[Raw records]
%%

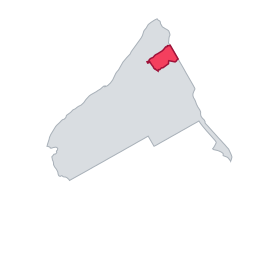 where Omusati sits in Namibia, rotated 60°
{"feature_id": "NAM-3350", "entity_name": "Omusati", "entity_type": "Region", "adm_level": 1, "iso_a3": "NAM", "parent_name": "Namibia", "parent_adm1": "", "projection": "natural_earth1", "projection_center": [14.875, -18.403], "detail": "fine", "context": "in_parent", "style": "filled", "palette": "rose", "viewbox_px": 256, "rotation_deg": 60, "n_neighbors": 0, "source": "natural_earth", "source_scale": "10m", "svg_char_len": 3710}
<svg xmlns="http://www.w3.org/2000/svg" viewBox="0 0 256 256"><g transform="rotate(60 128 128)"><path d="M186.0,53.6L188.5,53.1L191.0,52.5L193.8,52.0L196.0,51.5L196.6,51.4L202.0,51.9L204.4,52.3L205.2,52.6L206.3,53.6L208.2,55.8L207.7,55.7L204.1,56.2L202.7,56.8L199.5,59.4L198.9,59.1L198.1,58.5L197.5,58.4L196.1,59.0L194.8,59.7L193.3,60.8L192.0,61.9L191.6,62.4L189.6,64.6L189.0,64.9L188.4,65.1L188.2,65.0L188.0,64.1L186.8,61.9L184.9,59.0L184.4,58.8L184.0,58.7L182.6,58.8L178.5,59.6L175.0,60.3L169.7,61.4L164.0,62.4L160.4,62.9L157.4,63.1L157.4,65.9L157.3,71.6L157.3,77.3L157.2,83.0L157.2,88.7L157.1,94.4L157.1,100.1L157.0,105.9L157.0,111.6L156.9,114.0L156.8,114.6L155.1,114.6L151.1,114.6L147.8,114.6L145.1,114.6L145.1,118.0L145.1,122.0L145.0,126.0L145.0,130.0L145.0,134.0L144.9,138.0L144.9,142.0L144.9,146.1L144.8,150.1L144.8,153.1L144.8,153.4L144.7,159.3L144.7,165.6L144.6,171.8L144.5,178.0L144.5,184.3L144.4,190.5L144.3,196.7L144.2,203.0L144.2,204.9L143.0,204.9L140.6,205.7L139.1,206.7L138.4,207.9L137.6,208.6L136.5,208.9L136.0,209.5L136.1,210.5L135.7,211.2L134.7,211.8L133.1,211.6L131.0,210.8L128.2,210.6L124.9,211.0L122.5,210.8L121.0,210.0L119.5,209.5L117.8,209.4L116.9,209.0L114.9,208.4L114.5,207.3L114.3,206.5L113.8,205.6L113.7,204.9L114.2,204.4L114.2,203.6L113.9,202.4L113.4,201.8L112.6,201.8L112.1,201.4L112.0,200.5L111.5,199.8L110.4,199.0L109.0,199.6L108.3,200.4L107.9,201.7L107.6,202.3L107.4,203.4L107.3,204.1L106.9,204.9L106.5,205.3L106.2,205.1L105.4,205.4L103.8,206.6L103.4,207.3L102.1,206.1L98.3,201.9L96.9,200.7L95.0,198.1L90.6,190.0L90.0,188.4L89.1,184.5L88.2,181.6L88.1,179.9L88.5,179.0L88.2,177.7L87.8,176.5L86.3,175.0L85.8,170.0L84.8,166.7L85.0,164.0L84.6,161.6L84.5,160.0L84.7,157.0L83.9,153.6L82.3,150.2L80.8,145.4L80.6,143.3L80.7,137.6L80.5,135.2L80.5,132.5L79.9,129.7L79.6,128.1L80.1,126.9L80.3,127.3L80.7,127.5L81.0,125.8L81.1,124.4L80.3,120.9L78.7,117.2L74.6,111.3L73.6,109.1L73.0,107.2L68.4,99.4L66.4,93.9L65.0,89.2L63.5,87.0L56.6,71.6L55.1,69.2L52.3,66.2L51.6,65.2L50.6,62.4L48.5,58.7L48.0,55.2L47.8,51.2L48.0,48.2L49.9,47.9L51.2,47.0L52.4,47.0L53.6,47.6L54.9,47.7L55.3,47.6L57.6,47.7L58.9,46.9L60.4,46.2L61.3,45.6L62.5,44.9L64.1,44.2L65.1,44.3L66.2,44.5L67.7,44.8L68.6,45.3L69.6,46.7L71.2,48.0L72.3,48.7L73.7,49.7L74.1,50.1L74.7,50.3L75.0,50.4L77.5,50.2L79.7,50.1L82.1,50.1L86.7,50.1L91.2,50.1L95.7,50.1L100.3,50.1L104.8,50.1L109.3,50.2L113.9,50.2L118.4,50.2L120.3,50.2L123.5,50.2L126.9,50.3L127.3,50.4L127.7,50.6L128.0,50.9L129.2,52.7L130.7,54.5L132.0,55.4L133.5,55.9L135.0,56.1L136.3,56.0L138.5,56.2L141.6,56.8L144.8,57.0L148.2,56.8L150.5,57.1L151.9,58.0L153.3,58.6L154.7,58.9L156.6,58.7L159.1,58.0L161.1,58.1L162.1,58.7L162.7,58.7L166.2,57.9L169.1,57.3L173.4,56.4L177.0,55.6L182.3,54.5L186.0,53.6Z" fill="#d9dde1" stroke="#a8b0b8" stroke-width="1"/><path d="M78.2,50.1L81.3,50.1L84.3,50.1L87.3,50.1L90.4,50.1L93.3,50.1L93.3,51.0L93.7,51.9L94.0,52.3L94.1,52.6L94.2,53.0L94.3,54.2L90.1,59.0L90.3,59.3L91.6,60.2L92.1,60.4L92.6,60.8L92.7,61.4L92.7,62.2L93.3,67.4L93.1,68.1L92.7,68.8L92.8,69.6L93.3,71.1L93.2,71.9L92.7,72.4L92.9,72.8L93.2,73.2L93.5,73.3L93.8,73.5L93.4,73.7L92.9,73.8L92.5,74.1L92.0,74.4L91.6,74.6L91.1,74.7L90.8,74.8L90.4,74.9L90.4,75.1L90.4,75.3L89.1,75.7L88.4,75.7L87.7,75.5L85.0,75.9L81.7,76.0L81.2,76.1L81.1,76.6L81.2,77.2L81.9,77.2L81.8,77.9L81.6,78.5L80.1,78.4L80.2,77.8L80.4,77.6L80.5,77.4L80.5,76.8L80.2,76.3L79.9,76.0L79.6,75.6L79.1,74.0L79.2,72.6L79.4,71.1L79.2,70.3L78.9,69.6L78.4,67.9L78.4,66.9L78.5,65.0L78.3,59.8L77.9,58.1L76.8,55.4L76.6,54.8L76.8,54.5L76.9,54.3L77.0,54.0L77.0,53.6L77.0,53.3L76.5,53.0L76.4,52.6L76.7,52.3L77.0,51.6L77.1,51.4L77.4,50.9L77.4,50.6L77.4,50.4L77.4,50.1L78.2,50.1Z" fill="#f43f5e" stroke="#9f1239" stroke-width="1.5"/></g></svg>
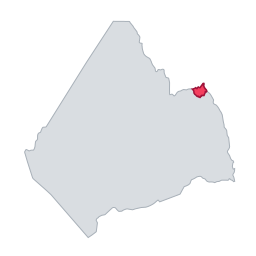 location of Tlemcen within Algeria, rotated 87°
{"feature_id": "DZA-2147", "entity_name": "Tlemcen", "entity_type": "Province", "adm_level": 1, "iso_a3": "DZA", "parent_name": "Algeria", "parent_adm1": "", "projection": "orthographic", "projection_center": [-1.349, 34.706], "detail": "fine", "context": "in_parent", "style": "filled", "palette": "rose", "viewbox_px": 256, "rotation_deg": 87, "n_neighbors": 0, "source": "natural_earth", "source_scale": "10m", "svg_char_len": 4676}
<svg xmlns="http://www.w3.org/2000/svg" viewBox="0 0 256 256"><g transform="rotate(87 128 128)"><path d="M186.8,24.2L187.0,24.8L187.1,25.4L186.3,26.0L185.8,26.4L185.2,27.9L184.1,29.0L183.9,29.4L183.9,29.6L184.8,30.0L185.2,30.4L185.4,31.0L185.2,33.1L185.0,36.8L185.1,37.6L185.5,38.5L185.9,39.2L186.1,40.0L186.2,42.1L186.7,43.2L187.1,44.3L186.5,45.7L186.3,47.0L186.2,48.7L186.2,49.8L185.8,50.9L185.3,51.9L184.6,52.5L183.8,53.1L182.8,53.9L182.1,55.8L180.4,57.4L180.1,58.0L180.0,59.2L180.2,60.8L180.6,62.1L181.7,64.0L182.6,66.1L182.9,67.1L183.3,67.5L184.4,68.1L186.4,68.9L186.8,69.2L187.9,70.6L189.0,73.2L189.4,74.9L193.0,77.2L196.5,79.3L196.8,79.6L199.3,87.4L200.2,90.2L203.4,100.2L202.5,100.9L201.5,101.8L202.4,103.1L204.1,105.2L205.2,106.9L205.6,107.7L206.6,109.8L207.4,112.0L207.6,112.7L208.0,114.3L208.1,119.0L209.1,124.8L209.9,127.7L209.3,130.5L208.7,133.1L208.9,134.4L209.5,136.3L210.1,137.7L210.7,138.4L210.8,140.9L210.6,141.8L209.0,143.3L207.1,144.7L206.7,145.8L206.6,146.9L206.9,147.8L213.3,155.5L213.5,156.3L213.8,158.7L215.0,161.5L216.2,162.7L216.6,163.6L217.4,164.2L218.2,164.6L218.6,164.6L221.1,163.5L225.5,164.3L229.8,165.1L230.1,165.4L232.9,169.5L235.3,173.5L190.5,208.4L185.5,213.3L173.7,225.3L172.7,225.9L156.4,230.2L147.9,232.2L147.5,232.4L147.0,232.4L146.6,232.4L145.9,232.2L145.0,231.5L144.4,231.2L144.2,230.7L144.5,230.0L144.9,229.4L145.1,228.9L145.4,228.5L145.7,228.2L145.7,227.7L145.4,227.0L145.1,226.1L145.1,224.3L145.1,223.5L144.3,222.9L142.7,222.2L141.4,221.8L140.7,221.7L139.2,221.5L137.1,221.1L136.4,220.8L135.0,219.3L134.3,218.9L131.1,218.7L130.1,218.5L129.2,218.1L128.5,217.6L128.1,216.7L127.9,216.0L127.7,215.6L124.2,214.0L123.3,213.4L122.8,212.8L122.8,212.0L122.8,211.0L122.7,210.1L122.5,209.6L62.5,167.6L59.4,165.4L52.3,160.2L20.7,137.1L21.6,121.9L21.7,121.1L21.9,120.8L23.0,120.3L24.6,119.1L25.3,118.6L26.0,118.0L28.8,116.5L29.4,116.0L32.1,114.2L32.7,113.9L34.1,113.8L34.7,113.5L35.5,112.7L36.7,111.9L37.5,111.5L37.7,111.4L38.1,111.4L40.5,111.8L41.5,112.0L42.7,112.3L43.1,112.2L43.4,111.9L43.9,111.3L44.0,110.5L44.1,109.9L44.2,109.6L44.4,109.5L44.9,109.5L45.6,109.7L47.0,109.7L47.5,109.6L49.1,109.6L51.4,109.2L54.7,108.4L56.3,107.3L57.5,106.1L58.7,104.3L59.7,102.7L61.6,101.8L63.2,101.2L64.1,101.0L66.2,100.2L69.6,97.9L72.4,97.6L72.8,97.4L73.2,96.9L73.2,96.2L72.7,95.7L72.2,95.4L71.8,95.1L71.4,95.0L71.2,94.6L71.3,94.0L71.4,93.4L71.7,92.7L71.6,91.9L71.2,91.0L71.1,90.4L71.2,89.8L71.4,89.3L71.9,89.0L72.6,88.9L73.5,89.0L75.2,88.9L79.3,87.5L79.6,87.0L79.9,86.0L80.2,85.1L80.6,84.8L80.9,84.7L84.2,84.2L84.9,84.1L91.1,84.5L96.4,84.7L96.9,84.5L96.9,83.8L96.5,82.6L96.7,81.8L97.5,81.1L98.4,80.3L98.0,79.3L97.2,78.7L96.2,77.9L95.7,77.6L94.7,76.6L94.1,75.6L93.7,73.3L93.0,72.0L92.5,70.5L93.0,67.6L92.3,65.9L92.2,65.1L92.2,64.2L92.4,62.7L92.3,60.6L91.5,58.4L91.9,57.6L92.0,57.2L92.0,56.9L91.2,56.2L90.9,55.6L91.1,55.1L91.5,54.3L91.5,53.9L90.3,53.0L88.3,51.4L87.7,50.7L87.5,49.8L89.4,50.1L90.4,50.0L92.6,49.0L94.4,47.6L95.8,46.9L97.0,45.4L98.1,44.4L99.7,43.4L104.3,41.1L105.0,41.1L106.5,41.6L107.9,41.4L108.7,40.6L109.7,38.7L111.2,37.5L113.0,36.4L115.6,35.2L117.2,34.2L119.8,33.2L126.5,32.5L129.9,31.9L132.2,31.9L134.4,30.2L135.6,29.6L140.6,29.3L142.9,28.0L151.9,27.5L153.1,27.8L154.2,28.4L156.1,29.8L157.1,30.0L158.2,29.6L160.9,28.0L163.9,27.1L165.6,26.1L166.2,24.8L167.6,24.2L168.5,25.1L171.8,25.8L173.7,25.4L174.6,25.0L174.1,23.6L176.2,23.8L177.9,24.3L179.7,25.6L180.8,25.7L182.7,24.9L186.8,24.2Z" fill="#d9dde1" stroke="#a8b0b8" stroke-width="1"/><path d="M92.6,61.6L92.6,61.4L91.9,59.3L91.7,58.7L91.3,58.3L92.3,57.1L92.2,57.0L91.9,56.9L90.7,55.7L90.8,55.5L91.3,54.8L91.5,54.2L91.5,53.9L90.5,53.2L90.2,52.9L89.7,52.6L89.5,52.3L89.5,52.1L89.4,51.9L88.9,51.9L88.6,51.7L88.3,51.4L88.0,51.1L87.7,51.0L87.5,50.8L87.4,50.5L87.4,50.0L87.7,49.9L87.7,50.0L87.8,50.0L88.1,49.9L88.4,50.0L88.7,50.1L89.0,50.2L89.7,50.1L89.9,50.2L90.0,50.2L91.1,49.8L91.3,49.6L91.7,49.6L91.8,49.6L92.3,49.1L92.9,48.9L93.0,48.8L93.0,48.6L94.2,47.7L94.4,47.6L95.2,47.5L95.5,47.4L95.6,47.5L95.8,47.6L96.0,47.8L95.9,47.9L95.9,48.0L95.9,48.3L95.7,48.5L95.7,48.8L95.8,48.8L96.0,48.9L96.3,48.8L98.5,50.0L99.0,50.1L99.6,50.5L99.6,50.8L99.5,51.0L99.4,51.1L99.3,51.5L99.3,51.9L99.3,52.0L99.4,52.3L99.5,52.3L99.7,52.5L99.5,52.8L99.8,52.9L100.0,52.9L100.1,53.0L100.0,53.6L100.0,53.8L100.1,54.0L100.3,54.1L100.5,54.2L101.1,54.1L101.3,54.3L101.3,54.5L101.1,54.8L101.0,55.0L100.8,55.4L100.7,55.9L100.6,56.0L100.1,56.1L99.9,56.3L99.9,56.5L100.0,56.5L100.2,56.8L100.2,57.0L100.0,57.4L98.5,58.7L98.1,59.1L97.9,59.5L97.7,59.6L97.0,60.0L96.8,60.1L96.7,60.2L96.5,60.3L95.9,60.3L95.7,60.3L95.2,60.3L94.9,60.3L94.4,60.4L92.7,61.5L92.6,61.6Z" fill="#f43f5e" stroke="#9f1239" stroke-width="1.5"/></g></svg>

%%

From the listing above, pull out every line that contains the string "style". Matches must have the same uppercase and lowercase letters.

{"feature_id": "NAM-3350", "entity_name": "Omusati", "entity_type": "Region", "adm_level": 1, "iso_a3": "NAM", "parent_name": "Namibia", "parent_adm1": "", "projection": "natural_earth1", "projection_center": [14.875, -18.403], "detail": "fine", "context": "in_parent", "style": "filled", "palette": "rose", "viewbox_px": 256, "rotation_deg": 60, "n_neighbors": 0, "source": "natural_earth", "source_scale": "10m", "svg_char_len": 3710}
{"feature_id": "DZA-2147", "entity_name": "Tlemcen", "entity_type": "Province", "adm_level": 1, "iso_a3": "DZA", "parent_name": "Algeria", "parent_adm1": "", "projection": "orthographic", "projection_center": [-1.349, 34.706], "detail": "fine", "context": "in_parent", "style": "filled", "palette": "rose", "viewbox_px": 256, "rotation_deg": 87, "n_neighbors": 0, "source": "natural_earth", "source_scale": "10m", "svg_char_len": 4676}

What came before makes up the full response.